** Brief **
Pictures stay out of the copy; set down each line of the listing below exactly.

** Recorded information **
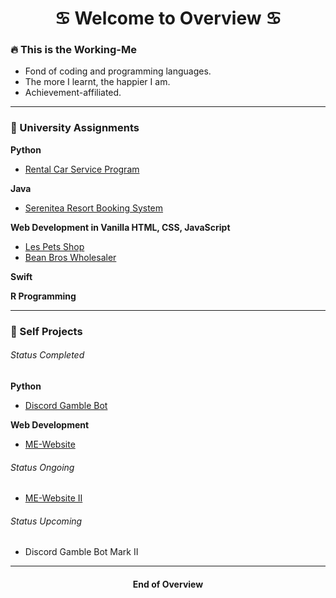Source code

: <h1 align="center">
    <b>♋️ Welcome to Overview ♋️</b>
</h1>

### 🔥 This is the Working-Me
- Fond of coding and programming languages.
- The more I learnt, the happier I am.
- Achievement-affiliated.

<hr/>

### 📓 University Assignments
**Python**
- [Rental Car Service Program](https://github.com/NightfuryEquinn/Rental-Car-Service-Program)

**Java**
- [Serenitea Resort Booking System](https://github.com/NightfuryEquinn/Serenitea-Resort-Booking-System)

**Web Development in Vanilla HTML, CSS, JavaScript**
- [Les Pets Shop](https://github.com/NightfuryEquinn/Online-Pet-Shop-Assignment)
- [Bean Bros Wholesaler](https://github.com/NightfuryEquinn/Bean-Bros-Wholesaler)

**Swift**


**R Programming**


<hr/>

### 🍵 Self Projects
###### Status Completed
**Python**
- [Discord Gamble Bot](https://github.com/NightfuryEquinn/Discord-Gamble-Bot)

**Web Development**
- [ME-Website](https://github.com/NightfuryEquinn/ME-Website)

###### Status Ongoing
- [ME-Website II](https://github.com/NightfuryEquinn/ME-Website-II)

###### Status Upcoming
- Discord Gamble Bot Mark II

<hr/>


<h4 align="center">
    <b>End of Overview</b>
</h4>

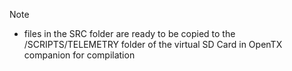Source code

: Note
- files in the SRC folder are ready to be copied to the /SCRIPTS/TELEMETRY folder of the virtual SD Card in OpenTX companion for compilation


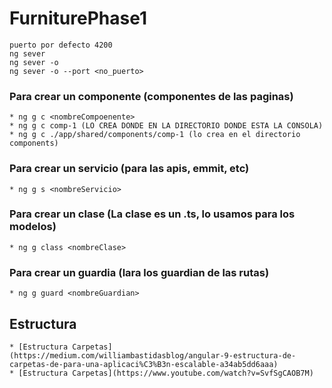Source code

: # FurniturePhase1

    puerto por defecto 4200
    ng sever
    ng sever -o
    ng sever -o --port <no_puerto>

### Para crear un componente (componentes de las paginas)
    * ng g c <nombreCompoenente>
    * ng g c comp-1 (LO CREA DONDE EN LA DIRECTORIO DONDE ESTA LA CONSOLA)
    * ng g c ./app/shared/components/comp-1 (lo crea en el directorio components)

### Para crear un servicio (para las apis, emmit, etc)
    * ng g s <nombreServicio>

### Para crear un clase (La clase es un .ts, lo usamos para los modelos)
    * ng g class <nombreClase>

### Para crear un guardia (lara los guardian de las rutas)
    * ng g guard <nombreGuardian>

## Estructura
    * [Estructura Carpetas](https://medium.com/williambastidasblog/angular-9-estructura-de-carpetas-de-para-una-aplicaci%C3%B3n-escalable-a34ab5dd6aaa)
    * [Estructura Carpetas](https://www.youtube.com/watch?v=SvfSgCAOB7M)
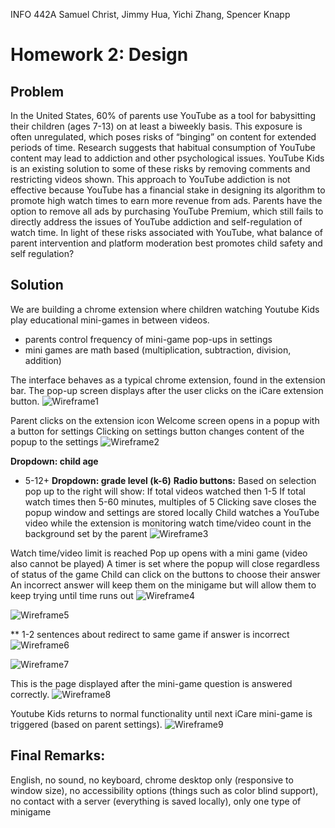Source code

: INFO 442A
Samuel Christ, Jimmy Hua, Yichi Zhang, Spencer Knapp

# Homework 2: Design

## Problem

In the United States, 60% of parents use YouTube as a tool for babysitting their children (ages 7-13) on at least a biweekly basis. This exposure is often unregulated, which poses risks of “binging” on content for extended periods of time. Research suggests that habitual consumption of YouTube content may lead to addiction and other psychological issues. YouTube Kids is an existing solution to some of these risks by removing comments and restricting videos shown. This approach to YouTube addiction is not effective because YouTube has a financial stake in designing its algorithm to promote high watch times to earn more revenue from ads. Parents have the option to remove all ads by purchasing YouTube Premium, which still fails to directly address the issues of YouTube addiction and self-regulation of watch time. In light of these risks associated with YouTube, what balance of parent intervention and platform moderation best promotes child safety and self regulation?  

## Solution
We are building a chrome extension where children watching Youtube Kids play educational mini-games in between videos.
- parents control frequency of mini-game pop-ups in settings
- mini games are math based (multiplication, subtraction, division, addition)

The interface behaves as a typical chrome extension, found in the extension bar. The pop-up screen displays after the user clicks on the iCare extension button.
![Wireframe1](https://github.com/autumn-info-442a/Team-iCare/blob/HW2/Wireframe2_1.png)

Parent clicks on the extension icon
Welcome screen opens in a popup with a button for settings
Clicking on settings button changes content of the popup to the settings
![Wireframe2](https://github.com/autumn-info-442a/Team-iCare/blob/HW2/Wireframe2_2.png)

**Dropdown: child age**
* 5-12+
**Dropdown: grade level (k-6)**
**Radio buttons:** 
Based on selection pop up to the right will show:
If total videos watched then 1-5
If total watch times then 5-60 minutes, multiples of 5
Clicking save closes the popup window and settings are stored locally
Child watches a YouTube video while the extension is monitoring watch time/video count in the background set by the parent
![Wireframe3](https://github.com/autumn-info-442a/Team-iCare/blob/HW2/Wireframe2_4.png)

Watch time/video limit is reached
Pop up opens with a  mini game (video also cannot be played)
A timer is set where the popup will close regardless of status of the game
Child can click on the buttons to choose their answer
An incorrect answer will keep them on the minigame but will allow them to keep trying until time runs out
![Wireframe4](https://github.com/autumn-info-442a/Team-iCare/blob/HW2/Wireframe2_5.png)

![Wireframe5](https://github.com/autumn-info-442a/Team-iCare/blob/HW2/Wireframe2_5-1.png)

** 1-2 sentences about redirect to same game if answer is incorrect
![Wireframe6](https://github.com/autumn-info-442a/Team-iCare/blob/HW2/Wireframe2_6-1.png)
 
![Wireframe7](https://github.com/autumn-info-442a/Team-iCare/blob/HW2/Wireframe2_6.png)

This is the page displayed after the mini-game question is answered correctly.
![Wireframe8](https://github.com/autumn-info-442a/Team-iCare/blob/HW2/Wireframe2_7.png)

Youtube Kids returns to normal functionality until next iCare mini-game is triggered (based on parent settings).
![Wireframe9](https://github.com/autumn-info-442a/Team-iCare/blob/HW2/Wireframe2_8.png)

## Final Remarks:
English, no sound, no keyboard, chrome desktop only (responsive to window size), no accessibility options (things such as color blind support), no contact with a server (everything is saved locally), only one type of minigame


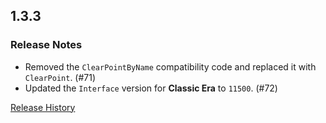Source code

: ## 1.3.3

### Release Notes

- Removed the `ClearPointByName` compatibility code and replaced it with `ClearPoint`. (#71)
- Updated the `Interface` version for **Classic Era** to `11500`. (#72)

[Release History](https://github.com/SFX-WoW/AceGUI-3.0_SFX-Widgets/wiki/History)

** Task result **
Source code

: <h1 align="center">
    <b>♋️ Welcome to Overview ♋️</b>
</h1>

### 🔥 This is the Working-Me
- Fond of coding and programming languages.
- The more I learnt, the happier I am.
- Achievement-affiliated.

<hr/>

### 📓 University Assignments
**Python**
- [Rental Car Service Program](https://github.com/NightfuryEquinn/Rental-Car-Service-Program)

**Java**
- [Serenitea Resort Booking System](https://github.com/NightfuryEquinn/Serenitea-Resort-Booking-System)

**Web Development in Vanilla HTML, CSS, JavaScript**
- [Les Pets Shop](https://github.com/NightfuryEquinn/Online-Pet-Shop-Assignment)
- [Bean Bros Wholesaler](https://github.com/NightfuryEquinn/Bean-Bros-Wholesaler)

**Swift**


**R Programming**


<hr/>

### 🍵 Self Projects
###### Status Completed
**Python**
- [Discord Gamble Bot](https://github.com/NightfuryEquinn/Discord-Gamble-Bot)

**Web Development**
- [ME-Website](https://github.com/NightfuryEquinn/ME-Website)

###### Status Ongoing
- [ME-Website II](https://github.com/NightfuryEquinn/ME-Website-II)

###### Status Upcoming
- Discord Gamble Bot Mark II

<hr/>


<h4 align="center">
    <b>End of Overview</b>
</h4>

Source code

: Note
- files in the SRC folder are ready to be copied to the /SCRIPTS/TELEMETRY folder of the virtual SD Card in OpenTX companion for compilation


Source code

: # FurniturePhase1

    puerto por defecto 4200
    ng sever
    ng sever -o
    ng sever -o --port <no_puerto>

### Para crear un componente (componentes de las paginas)
    * ng g c <nombreCompoenente>
    * ng g c comp-1 (LO CREA DONDE EN LA DIRECTORIO DONDE ESTA LA CONSOLA)
    * ng g c ./app/shared/components/comp-1 (lo crea en el directorio components)

### Para crear un servicio (para las apis, emmit, etc)
    * ng g s <nombreServicio>

### Para crear un clase (La clase es un .ts, lo usamos para los modelos)
    * ng g class <nombreClase>

### Para crear un guardia (lara los guardian de las rutas)
    * ng g guard <nombreGuardian>

## Estructura
    * [Estructura Carpetas](https://medium.com/williambastidasblog/angular-9-estructura-de-carpetas-de-para-una-aplicaci%C3%B3n-escalable-a34ab5dd6aaa)
    * [Estructura Carpetas](https://www.youtube.com/watch?v=SvfSgCAOB7M)
Source code

: INFO 442A
Samuel Christ, Jimmy Hua, Yichi Zhang, Spencer Knapp

# Homework 2: Design

## Problem

In the United States, 60% of parents use YouTube as a tool for babysitting their children (ages 7-13) on at least a biweekly basis. This exposure is often unregulated, which poses risks of “binging” on content for extended periods of time. Research suggests that habitual consumption of YouTube content may lead to addiction and other psychological issues. YouTube Kids is an existing solution to some of these risks by removing comments and restricting videos shown. This approach to YouTube addiction is not effective because YouTube has a financial stake in designing its algorithm to promote high watch times to earn more revenue from ads. Parents have the option to remove all ads by purchasing YouTube Premium, which still fails to directly address the issues of YouTube addiction and self-regulation of watch time. In light of these risks associated with YouTube, what balance of parent intervention and platform moderation best promotes child safety and self regulation?  

## Solution
We are building a chrome extension where children watching Youtube Kids play educational mini-games in between videos.
- parents control frequency of mini-game pop-ups in settings
- mini games are math based (multiplication, subtraction, division, addition)

The interface behaves as a typical chrome extension, found in the extension bar. The pop-up screen displays after the user clicks on the iCare extension button.
![Wireframe1](https://github.com/autumn-info-442a/Team-iCare/blob/HW2/Wireframe2_1.png)

Parent clicks on the extension icon
Welcome screen opens in a popup with a button for settings
Clicking on settings button changes content of the popup to the settings
![Wireframe2](https://github.com/autumn-info-442a/Team-iCare/blob/HW2/Wireframe2_2.png)

**Dropdown: child age**
* 5-12+
**Dropdown: grade level (k-6)**
**Radio buttons:** 
Based on selection pop up to the right will show:
If total videos watched then 1-5
If total watch times then 5-60 minutes, multiples of 5
Clicking save closes the popup window and settings are stored locally
Child watches a YouTube video while the extension is monitoring watch time/video count in the background set by the parent
![Wireframe3](https://github.com/autumn-info-442a/Team-iCare/blob/HW2/Wireframe2_4.png)

Watch time/video limit is reached
Pop up opens with a  mini game (video also cannot be played)
A timer is set where the popup will close regardless of status of the game
Child can click on the buttons to choose their answer
An incorrect answer will keep them on the minigame but will allow them to keep trying until time runs out
![Wireframe4](https://github.com/autumn-info-442a/Team-iCare/blob/HW2/Wireframe2_5.png)

![Wireframe5](https://github.com/autumn-info-442a/Team-iCare/blob/HW2/Wireframe2_5-1.png)

** 1-2 sentences about redirect to same game if answer is incorrect
![Wireframe6](https://github.com/autumn-info-442a/Team-iCare/blob/HW2/Wireframe2_6-1.png)
 
![Wireframe7](https://github.com/autumn-info-442a/Team-iCare/blob/HW2/Wireframe2_6.png)

This is the page displayed after the mini-game question is answered correctly.
![Wireframe8](https://github.com/autumn-info-442a/Team-iCare/blob/HW2/Wireframe2_7.png)

Youtube Kids returns to normal functionality until next iCare mini-game is triggered (based on parent settings).
![Wireframe9](https://github.com/autumn-info-442a/Team-iCare/blob/HW2/Wireframe2_8.png)

## Final Remarks:
English, no sound, no keyboard, chrome desktop only (responsive to window size), no accessibility options (things such as color blind support), no contact with a server (everything is saved locally), only one type of minigame


Source code

: ## 1.3.3

### Release Notes

- Removed the `ClearPointByName` compatibility code and replaced it with `ClearPoint`. (#71)
- Updated the `Interface` version for **Classic Era** to `11500`. (#72)

[Release History](https://github.com/SFX-WoW/AceGUI-3.0_SFX-Widgets/wiki/History)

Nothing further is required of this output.